## TO DO
Leave out the pictures and print the rest of the entries exactly as they stand.

RECORDS PROVIDED section start

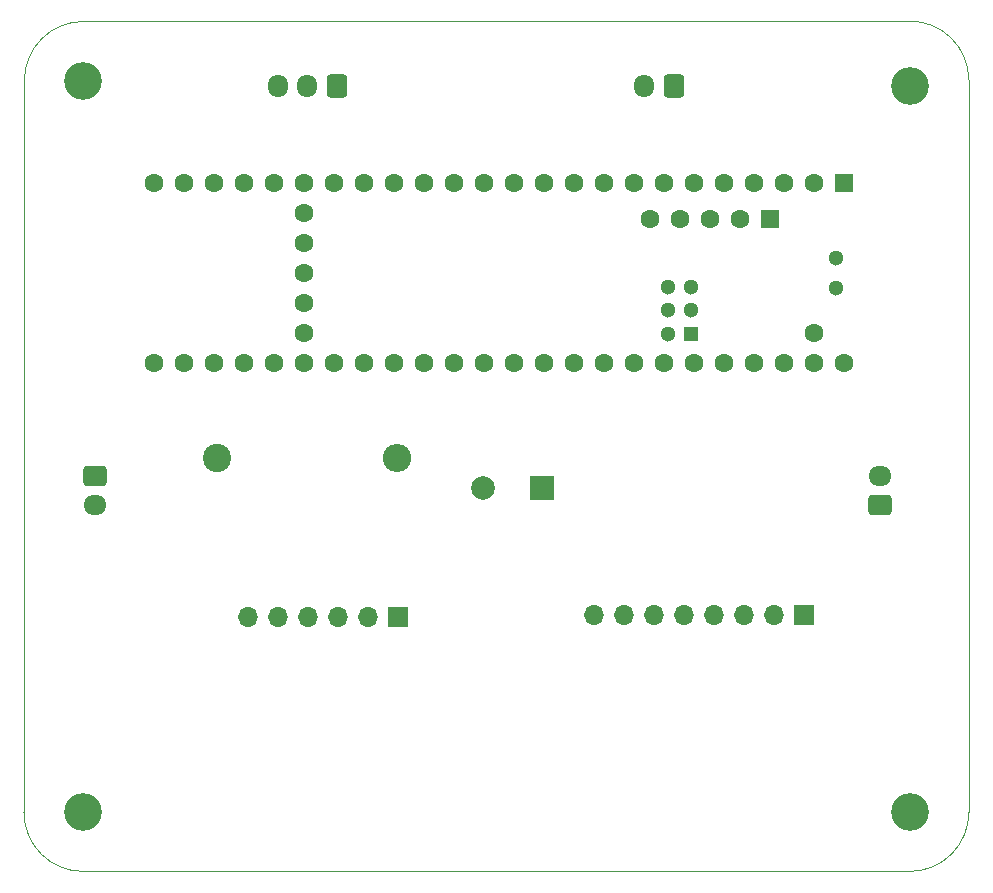
<source format=gbr>
%TF.GenerationSoftware,KiCad,Pcbnew,8.0.5*%
%TF.CreationDate,2025-01-31T12:13:52-06:00*%
%TF.ProjectId,DRAG_SUBSCALE_WIRING,44524147-5f53-4554-9253-43414c455f57,rev?*%
%TF.SameCoordinates,Original*%
%TF.FileFunction,Soldermask,Bot*%
%TF.FilePolarity,Negative*%
%FSLAX46Y46*%
G04 Gerber Fmt 4.6, Leading zero omitted, Abs format (unit mm)*
G04 Created by KiCad (PCBNEW 8.0.5) date 2025-01-31 12:13:52*
%MOMM*%
%LPD*%
G01*
G04 APERTURE LIST*
G04 Aperture macros list*
%AMRoundRect*
0 Rectangle with rounded corners*
0 $1 Rounding radius*
0 $2 $3 $4 $5 $6 $7 $8 $9 X,Y pos of 4 corners*
0 Add a 4 corners polygon primitive as box body*
4,1,4,$2,$3,$4,$5,$6,$7,$8,$9,$2,$3,0*
0 Add four circle primitives for the rounded corners*
1,1,$1+$1,$2,$3*
1,1,$1+$1,$4,$5*
1,1,$1+$1,$6,$7*
1,1,$1+$1,$8,$9*
0 Add four rect primitives between the rounded corners*
20,1,$1+$1,$2,$3,$4,$5,0*
20,1,$1+$1,$4,$5,$6,$7,0*
20,1,$1+$1,$6,$7,$8,$9,0*
20,1,$1+$1,$8,$9,$2,$3,0*%
G04 Aperture macros list end*
%ADD10C,3.200000*%
%ADD11R,1.600000X1.600000*%
%ADD12C,1.600000*%
%ADD13R,1.300000X1.300000*%
%ADD14C,1.300000*%
%ADD15R,1.700000X1.700000*%
%ADD16O,1.700000X1.700000*%
%ADD17RoundRect,0.250000X0.600000X0.725000X-0.600000X0.725000X-0.600000X-0.725000X0.600000X-0.725000X0*%
%ADD18O,1.700000X1.950000*%
%ADD19C,2.400000*%
%ADD20O,2.400000X2.400000*%
%ADD21RoundRect,0.250000X0.725000X-0.600000X0.725000X0.600000X-0.725000X0.600000X-0.725000X-0.600000X0*%
%ADD22O,1.950000X1.700000*%
%ADD23R,2.000000X2.000000*%
%ADD24C,2.000000*%
%ADD25RoundRect,0.250000X-0.725000X0.600000X-0.725000X-0.600000X0.725000X-0.600000X0.725000X0.600000X0*%
%TA.AperFunction,Profile*%
%ADD26C,0.050000*%
%TD*%
G04 APERTURE END LIST*
D10*
%TO.C,H2*%
X212000000Y-69000000D03*
%TD*%
%TO.C,H1*%
X142035534Y-68535534D03*
%TD*%
D11*
%TO.C,U1*%
X206470000Y-77198400D03*
D12*
X203930000Y-77198400D03*
X201390000Y-77198400D03*
X198850000Y-77198400D03*
X196310000Y-77198400D03*
X193770000Y-77198400D03*
X191230000Y-77198400D03*
X188690000Y-77198400D03*
X186150000Y-77198400D03*
X183610000Y-77198400D03*
X181070000Y-77198400D03*
X178530000Y-77198400D03*
X175990000Y-77198400D03*
X173450000Y-77198400D03*
X170910000Y-77198400D03*
X168370000Y-77198400D03*
X165830000Y-77198400D03*
X163290000Y-77198400D03*
X160750000Y-77198400D03*
X158210000Y-77198400D03*
X155670000Y-77198400D03*
X153130000Y-77198400D03*
X150590000Y-77198400D03*
X148050000Y-77198400D03*
X148050000Y-92438400D03*
X150590000Y-92438400D03*
X153130000Y-92438400D03*
X155670000Y-92438400D03*
X158210000Y-92438400D03*
X160750000Y-92438400D03*
X163290000Y-92438400D03*
X165830000Y-92438400D03*
X168370000Y-92438400D03*
X170910000Y-92438400D03*
X173450000Y-92438400D03*
X175990000Y-92438400D03*
X178530000Y-92438400D03*
X181070000Y-92438400D03*
X183610000Y-92438400D03*
X186150000Y-92438400D03*
X188690000Y-92438400D03*
X191230000Y-92438400D03*
X193770000Y-92438400D03*
X196310000Y-92438400D03*
X198850000Y-92438400D03*
X201390000Y-92438400D03*
X203930000Y-92438400D03*
X206470000Y-92438400D03*
X203930000Y-89898400D03*
X160750000Y-79738400D03*
X160750000Y-82278400D03*
X160750000Y-84818400D03*
X160750000Y-87358400D03*
X160750000Y-89898400D03*
D11*
X200170800Y-80249200D03*
D12*
X197630800Y-80249200D03*
X195090800Y-80249200D03*
X192550800Y-80249200D03*
X190010800Y-80249200D03*
D13*
X193500000Y-90000000D03*
D14*
X193500000Y-88000000D03*
X193500000Y-86000000D03*
X191500000Y-86000000D03*
X191500000Y-88000000D03*
X191500000Y-90000000D03*
X205740000Y-86088400D03*
X205740000Y-83548400D03*
%TD*%
D10*
%TO.C,H4*%
X212000000Y-130500000D03*
%TD*%
D15*
%TO.C,BNO_055*%
X168700000Y-114000000D03*
D16*
X166160000Y-114000000D03*
X163620000Y-114000000D03*
X161080000Y-114000000D03*
X158540000Y-114000000D03*
X156000000Y-114000000D03*
%TD*%
D17*
%TO.C,J2*%
X192000000Y-69000000D03*
D18*
X189500000Y-69000000D03*
%TD*%
D19*
%TO.C,R1*%
X153380000Y-100500000D03*
D20*
X168620000Y-100500000D03*
%TD*%
D15*
%TO.C,BMP_390*%
X203050000Y-113800000D03*
D16*
X200510000Y-113800000D03*
X197970000Y-113800000D03*
X195430000Y-113800000D03*
X192890000Y-113800000D03*
X190350000Y-113800000D03*
X187810000Y-113800000D03*
X185270000Y-113800000D03*
%TD*%
D17*
%TO.C,J4*%
X163500000Y-69000000D03*
D18*
X161000000Y-69000000D03*
X158500000Y-69000000D03*
%TD*%
D10*
%TO.C,H3*%
X142000000Y-130500000D03*
%TD*%
D21*
%TO.C,J1*%
X209500000Y-104500000D03*
D22*
X209500000Y-102000000D03*
%TD*%
D23*
%TO.C,BZ1*%
X180870785Y-103000000D03*
D24*
X175870785Y-103000000D03*
%TD*%
D25*
%TO.C,J3*%
X143000000Y-102000000D03*
D22*
X143000000Y-104500000D03*
%TD*%
D26*
X137000000Y-130500000D02*
X137035534Y-68535534D01*
X217000000Y-130500000D02*
G75*
G02*
X212000000Y-135500000I-5000000J0D01*
G01*
X212000000Y-135500000D02*
X142000000Y-135500000D01*
X142000000Y-135500000D02*
G75*
G02*
X137000000Y-130500000I0J5000000D01*
G01*
X142035534Y-63535534D02*
X212000000Y-63500000D01*
X217000000Y-68500000D02*
X217000000Y-130500000D01*
X137035534Y-68535534D02*
G75*
G02*
X142035534Y-63535534I4999966J34D01*
G01*
X212000000Y-63500000D02*
G75*
G02*
X217000000Y-68500000I0J-5000000D01*
G01*
M02*

</source>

RECORDS PROVIDED section end

## RESPONSE
<source format=gbr>
%TF.GenerationSoftware,KiCad,Pcbnew,8.0.5*%
%TF.CreationDate,2025-01-31T12:13:52-06:00*%
%TF.ProjectId,DRAG_SUBSCALE_WIRING,44524147-5f53-4554-9253-43414c455f57,rev?*%
%TF.SameCoordinates,Original*%
%TF.FileFunction,Soldermask,Bot*%
%TF.FilePolarity,Negative*%
%FSLAX46Y46*%
G04 Gerber Fmt 4.6, Leading zero omitted, Abs format (unit mm)*
G04 Created by KiCad (PCBNEW 8.0.5) date 2025-01-31 12:13:52*
%MOMM*%
%LPD*%
G01*
G04 APERTURE LIST*
G04 Aperture macros list*
%AMRoundRect*
0 Rectangle with rounded corners*
0 $1 Rounding radius*
0 $2 $3 $4 $5 $6 $7 $8 $9 X,Y pos of 4 corners*
0 Add a 4 corners polygon primitive as box body*
4,1,4,$2,$3,$4,$5,$6,$7,$8,$9,$2,$3,0*
0 Add four circle primitives for the rounded corners*
1,1,$1+$1,$2,$3*
1,1,$1+$1,$4,$5*
1,1,$1+$1,$6,$7*
1,1,$1+$1,$8,$9*
0 Add four rect primitives between the rounded corners*
20,1,$1+$1,$2,$3,$4,$5,0*
20,1,$1+$1,$4,$5,$6,$7,0*
20,1,$1+$1,$6,$7,$8,$9,0*
20,1,$1+$1,$8,$9,$2,$3,0*%
G04 Aperture macros list end*
%ADD10C,3.200000*%
%ADD11R,1.600000X1.600000*%
%ADD12C,1.600000*%
%ADD13R,1.300000X1.300000*%
%ADD14C,1.300000*%
%ADD15R,1.700000X1.700000*%
%ADD16O,1.700000X1.700000*%
%ADD17RoundRect,0.250000X0.600000X0.725000X-0.600000X0.725000X-0.600000X-0.725000X0.600000X-0.725000X0*%
%ADD18O,1.700000X1.950000*%
%ADD19C,2.400000*%
%ADD20O,2.400000X2.400000*%
%ADD21RoundRect,0.250000X0.725000X-0.600000X0.725000X0.600000X-0.725000X0.600000X-0.725000X-0.600000X0*%
%ADD22O,1.950000X1.700000*%
%ADD23R,2.000000X2.000000*%
%ADD24C,2.000000*%
%ADD25RoundRect,0.250000X-0.725000X0.600000X-0.725000X-0.600000X0.725000X-0.600000X0.725000X0.600000X0*%
%TA.AperFunction,Profile*%
%ADD26C,0.050000*%
%TD*%
G04 APERTURE END LIST*
D10*
%TO.C,H2*%
X212000000Y-69000000D03*
%TD*%
%TO.C,H1*%
X142035534Y-68535534D03*
%TD*%
D11*
%TO.C,U1*%
X206470000Y-77198400D03*
D12*
X203930000Y-77198400D03*
X201390000Y-77198400D03*
X198850000Y-77198400D03*
X196310000Y-77198400D03*
X193770000Y-77198400D03*
X191230000Y-77198400D03*
X188690000Y-77198400D03*
X186150000Y-77198400D03*
X183610000Y-77198400D03*
X181070000Y-77198400D03*
X178530000Y-77198400D03*
X175990000Y-77198400D03*
X173450000Y-77198400D03*
X170910000Y-77198400D03*
X168370000Y-77198400D03*
X165830000Y-77198400D03*
X163290000Y-77198400D03*
X160750000Y-77198400D03*
X158210000Y-77198400D03*
X155670000Y-77198400D03*
X153130000Y-77198400D03*
X150590000Y-77198400D03*
X148050000Y-77198400D03*
X148050000Y-92438400D03*
X150590000Y-92438400D03*
X153130000Y-92438400D03*
X155670000Y-92438400D03*
X158210000Y-92438400D03*
X160750000Y-92438400D03*
X163290000Y-92438400D03*
X165830000Y-92438400D03*
X168370000Y-92438400D03*
X170910000Y-92438400D03*
X173450000Y-92438400D03*
X175990000Y-92438400D03*
X178530000Y-92438400D03*
X181070000Y-92438400D03*
X183610000Y-92438400D03*
X186150000Y-92438400D03*
X188690000Y-92438400D03*
X191230000Y-92438400D03*
X193770000Y-92438400D03*
X196310000Y-92438400D03*
X198850000Y-92438400D03*
X201390000Y-92438400D03*
X203930000Y-92438400D03*
X206470000Y-92438400D03*
X203930000Y-89898400D03*
X160750000Y-79738400D03*
X160750000Y-82278400D03*
X160750000Y-84818400D03*
X160750000Y-87358400D03*
X160750000Y-89898400D03*
D11*
X200170800Y-80249200D03*
D12*
X197630800Y-80249200D03*
X195090800Y-80249200D03*
X192550800Y-80249200D03*
X190010800Y-80249200D03*
D13*
X193500000Y-90000000D03*
D14*
X193500000Y-88000000D03*
X193500000Y-86000000D03*
X191500000Y-86000000D03*
X191500000Y-88000000D03*
X191500000Y-90000000D03*
X205740000Y-86088400D03*
X205740000Y-83548400D03*
%TD*%
D10*
%TO.C,H4*%
X212000000Y-130500000D03*
%TD*%
D15*
%TO.C,BNO_055*%
X168700000Y-114000000D03*
D16*
X166160000Y-114000000D03*
X163620000Y-114000000D03*
X161080000Y-114000000D03*
X158540000Y-114000000D03*
X156000000Y-114000000D03*
%TD*%
D17*
%TO.C,J2*%
X192000000Y-69000000D03*
D18*
X189500000Y-69000000D03*
%TD*%
D19*
%TO.C,R1*%
X153380000Y-100500000D03*
D20*
X168620000Y-100500000D03*
%TD*%
D15*
%TO.C,BMP_390*%
X203050000Y-113800000D03*
D16*
X200510000Y-113800000D03*
X197970000Y-113800000D03*
X195430000Y-113800000D03*
X192890000Y-113800000D03*
X190350000Y-113800000D03*
X187810000Y-113800000D03*
X185270000Y-113800000D03*
%TD*%
D17*
%TO.C,J4*%
X163500000Y-69000000D03*
D18*
X161000000Y-69000000D03*
X158500000Y-69000000D03*
%TD*%
D10*
%TO.C,H3*%
X142000000Y-130500000D03*
%TD*%
D21*
%TO.C,J1*%
X209500000Y-104500000D03*
D22*
X209500000Y-102000000D03*
%TD*%
D23*
%TO.C,BZ1*%
X180870785Y-103000000D03*
D24*
X175870785Y-103000000D03*
%TD*%
D25*
%TO.C,J3*%
X143000000Y-102000000D03*
D22*
X143000000Y-104500000D03*
%TD*%
D26*
X137000000Y-130500000D02*
X137035534Y-68535534D01*
X217000000Y-130500000D02*
G75*
G02*
X212000000Y-135500000I-5000000J0D01*
G01*
X212000000Y-135500000D02*
X142000000Y-135500000D01*
X142000000Y-135500000D02*
G75*
G02*
X137000000Y-130500000I0J5000000D01*
G01*
X142035534Y-63535534D02*
X212000000Y-63500000D01*
X217000000Y-68500000D02*
X217000000Y-130500000D01*
X137035534Y-68535534D02*
G75*
G02*
X142035534Y-63535534I4999966J34D01*
G01*
X212000000Y-63500000D02*
G75*
G02*
X217000000Y-68500000I0J-5000000D01*
G01*
M02*

</source>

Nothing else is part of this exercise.